We recommend three sources. First, Singer (2018) describes courses given in leading
universities to educate students in ethical considerations. Cornell University, for example,
introduced a data science course where students learn to deal with ethical challenges such as
biased data sets that include too few lower‐income households to be representative of the
general population. Students are also challenged to debate the use of algorithms to help auto-
mate life‐changing decisions like hiring or college admissions.
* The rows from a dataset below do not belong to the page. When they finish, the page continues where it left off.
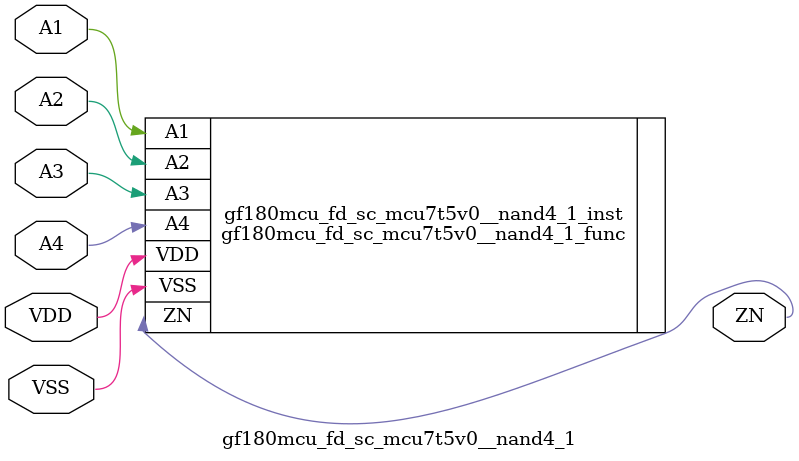
<source format=v>

module gf180mcu_fd_sc_mcu7t5v0__nand4_1( A4, ZN, A3, A2, A1, VDD, VSS );
input A1, A2, A3, A4;
inout VDD, VSS;
output ZN;

   `ifdef FUNCTIONAL  //  functional //

	gf180mcu_fd_sc_mcu7t5v0__nand4_1_func gf180mcu_fd_sc_mcu7t5v0__nand4_1_behav_inst(.A4(A4),.ZN(ZN),.A3(A3),.A2(A2),.A1(A1),.VDD(VDD),.VSS(VSS));

   `else

	gf180mcu_fd_sc_mcu7t5v0__nand4_1_func gf180mcu_fd_sc_mcu7t5v0__nand4_1_inst(.A4(A4),.ZN(ZN),.A3(A3),.A2(A2),.A1(A1),.VDD(VDD),.VSS(VSS));

	// spec_gates_begin


	// spec_gates_end



   specify

	// specify_block_begin

	// comb arc A1 --> ZN
	 (A1 => ZN) = (1.0,1.0);

	// comb arc A2 --> ZN
	 (A2 => ZN) = (1.0,1.0);

	// comb arc A3 --> ZN
	 (A3 => ZN) = (1.0,1.0);

	// comb arc A4 --> ZN
	 (A4 => ZN) = (1.0,1.0);

	// specify_block_end

   endspecify

   `endif

endmodule

</source>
Second, a set of comprehensible ethical guidelines for statistical work was prepared by the
committee on professional ethics of the American Statistical Association (ASA 2016). The
guidelines identify six groups of stakeholders and list responsibilities of ethical statisticians.
These guidelines are very broad and also have applicability to data science.
Finally, O’Keefe and O’Brien (2018) provide an even more comprehensive perspective that
is applicable not just by data scientists but by all data professionals, everyone who touches
data, and senior management. It is a great place to start.